What Is the Difference Between Ice Melt and Rock Salt?

Rock salt and ice melt are both designed to melt through snow and ice on driveways, sidewalks and other surfaces. Both are sold as bagged pellets to be sprinkled across icy surfaces, lowering the freezing point of water so ice melts and new ice takes longer to form. It also makes ice easier to remove with a shovel or pick. The differences between the two products come down to chemical makeup and performance in different temperatures.

Rock salt, also known as halite, features naturally occurring chunks of pure sodium chloride, the chemical name for salt. Rock salt helps keep ice from forming down to about 5 degrees F.

Ice melt also contains sodium chloride, along with other chemicals like calcium chloride and magnesium chloride. The exact proportions of these chemicals varies by product brand. Most ice melt products, with their calcium chloride additives, will melt ice effectively in temperatures as cold as -10 F.

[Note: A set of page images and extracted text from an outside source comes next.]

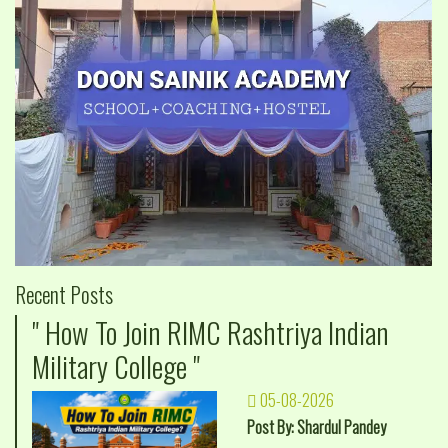
Recent Posts
" How To Join RIMC Rashtriya Indian
Military College "
05-08-2026
Post By: Shardul Pandey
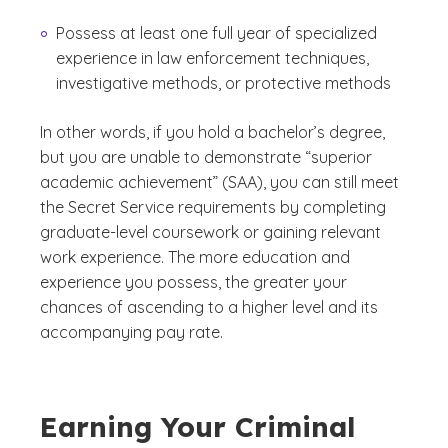
Possess at least one full year of specialized
experience in law enforcement techniques,
investigative methods, or protective methods
In other words, if you hold a bachelor’s degree,
but you are unable to demonstrate “superior
academic achievement” (SAA), you can still meet
the Secret Service requirements by completing
graduate-level coursework or gaining relevant
work experience. The more education and
experience you possess, the greater your
chances of ascending to a higher level and its
accompanying pay rate.
Earning Your Criminal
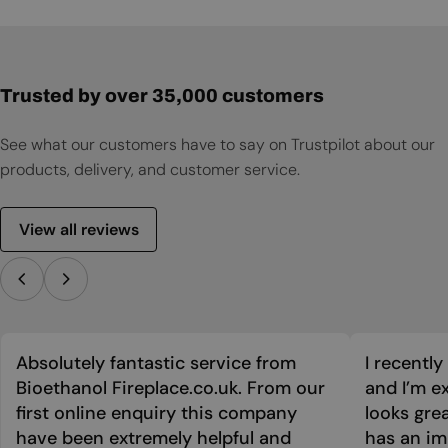
User Manual
Trusted by over 35,000 customers
See what our customers have to say on Trustpilot about our
products, delivery, and customer service.
View all reviews
Absolutely fantastic service from
I recentl
Bioethanol Fireplace.co.uk. From our
and I’m ex
first online enquiry this company
looks grea
have been extremely helpful and
has an im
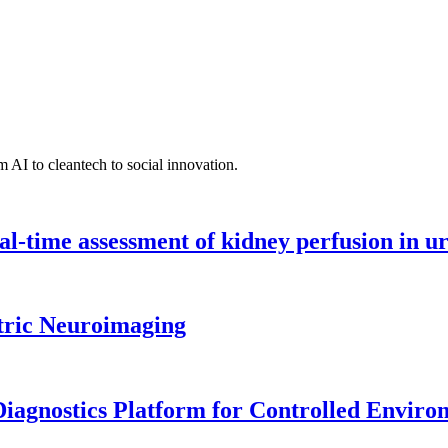
 AI to cleantech to social innovation.
l-time assessment of kidney perfusion in u
tric Neuroimaging
iagnostics Platform for Controlled Enviro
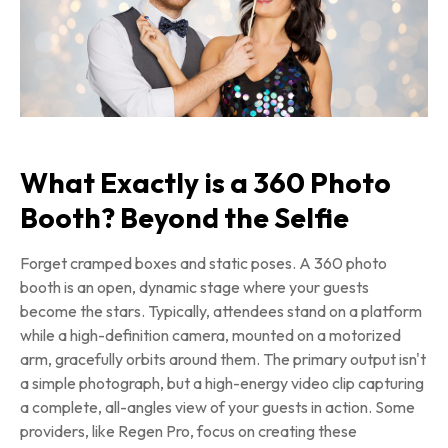
What Exactly is a 360 Photo
Booth? Beyond the Selfie
Forget cramped boxes and static poses. A 360 photo
booth is an open, dynamic stage where your guests
become the stars. Typically, attendees stand on a platform
while a high-definition camera, mounted on a motorized
arm, gracefully orbits around them. The primary output isn't
a simple photograph, but a high-energy video clip capturing
a complete, all-angles view of your guests in action. Some
providers, like Regen Pro, focus on creating these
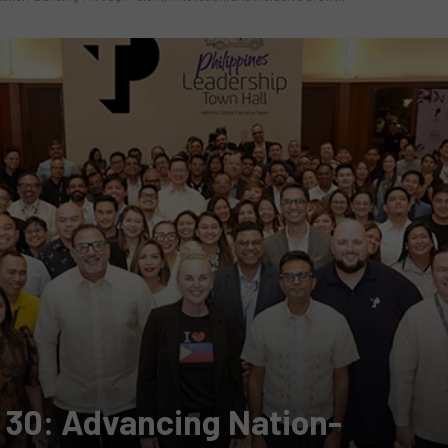
t 30: Advancing Nation-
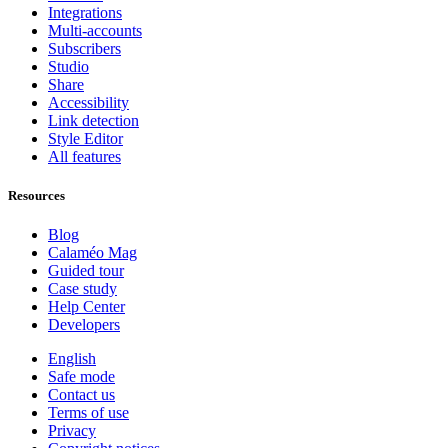
Integrations
Multi-accounts
Subscribers
Studio
Share
Accessibility
Link detection
Style Editor
All features
Resources
Blog
Calaméo Mag
Guided tour
Case study
Help Center
Developers
English
Safe mode
Contact us
Terms of use
Privacy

Ice Melt and Rock Salt Pros and Cons

  • Ice melt usually melts ice faster than rock salt, and is effective against snow and ice down to lower temperatures.
  • Plain rocks salt is often cheaper, but its harder crystalline pellets can be more damaging to concrete, decks and patios.
  • Both ice melt and rock salt are salts, and as such can cause corrosion to concrete and metal.
  • Neither product has been proven to cause more corrosion damage than the other. So whether you use ice melt or rock salt, apply it sparingly, and consider mixing it with sand for extra traction. This will let you use less, minimizing their damage.
  • Both products can irritate pets’ paws.

Note: Wash or wipe your pet’s paws when they come inside, being careful to remove all salty residue. Some ice melt products claim to be pet friendly due to a coating of calcium magnesium acetate on the individual crystals. Trouble is, this coating melts away after the product is applied, leaving pets’ paws as vulnerable as ever.

When To Use Ice Melt or Rock Salt

  • If your temperatures routinely drop below 5 F, go with ice melt
  • For areas where temps below 5 F are rare, simple rock salt is fine.
  • Choose a product with a high proportion of calcium chloride, which lowers water’s melting point more than any of the other ingredients.